Methods. The fracture intervention trial is a large randomized, placebo-controlled trial of alendronate treatment for osteoporosis. Data from both bisphosphonate-treated and bisphosphonate-naive patients (N = 1950, vertebral fracture arm) was analyzed to detect incident morphometric fracture rates.

Results. During a mean follow-up of 2.9 years, 3.4% of patients in the alendronate group and 7.4% in the placebo group experienced adjacent-level vertebral fractures. The annual rate of adjacent-level vertebral fractures was 1.2% in the alendronate group, and 2.5% in the placebo group (overall, 1.8% per year in both groups combined). As expected, the thoracolumbar region (defined as T11, T12, and L1) seemed to be the most prone to new adjacent-level fractures. Among females with baseline prevalent fractures at the thoracolumbar junction, who subsequently experienced at least one new fracture anywhere along the spine (N = 124), 40.3% had a new adjacent-level fracture in this region.
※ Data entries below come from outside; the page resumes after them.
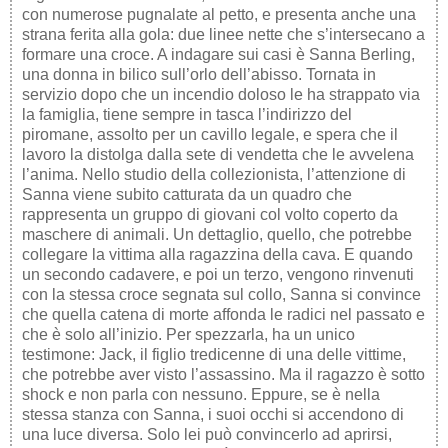
con numerose pugnalate al petto, e presenta anche una
strana ferita alla gola: due linee nette che s’intersecano a
formare una croce. A indagare sui casi è Sanna Berling,
una donna in bilico sull’orlo dell’abisso. Tornata in
servizio dopo che un incendio doloso le ha strappato via
la famiglia, tiene sempre in tasca l’indirizzo del
piromane, assolto per un cavillo legale, e spera che il
lavoro la distolga dalla sete di vendetta che le avvelena
l’anima. Nello studio della collezionista, l’attenzione di
Sanna viene subito catturata da un quadro che
rappresenta un gruppo di giovani col volto coperto da
maschere di animali. Un dettaglio, quello, che potrebbe
collegare la vittima alla ragazzina della cava. E quando
un secondo cadavere, e poi un terzo, vengono rinvenuti
con la stessa croce segnata sul collo, Sanna si convince
che quella catena di morte affonda le radici nel passato e
che è solo all’inizio. Per spezzarla, ha un unico
testimone: Jack, il figlio tredicenne di una delle vittime,
che potrebbe aver visto l’assassino. Ma il ragazzo è sotto
shock e non parla con nessuno. Eppure, se è nella
stessa stanza con Sanna, i suoi occhi si accendono di
una luce diversa. Solo lei può convincerlo ad aprirsi,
Older age at randomization, lower bone mineral density, inactivity, and placebo therapy were significantly associated with the development of adjacent-level fractures in univariate analysis (P ≤ 0.05). Multivariate analysis indicated decreased odds of adjacent-level fractures with bisphosphonate therapy and higher bone mineral density, and increased odds with older age at randomization (P ≤ 0.05).

Conclusion. New vertebral fractures adjacent to prevalent fractures occurred relatively infrequently in this treatment trial of alendronate in females with osteoporosis, and were more common with older age at randomization, lower bone mineral density and placebo treatment.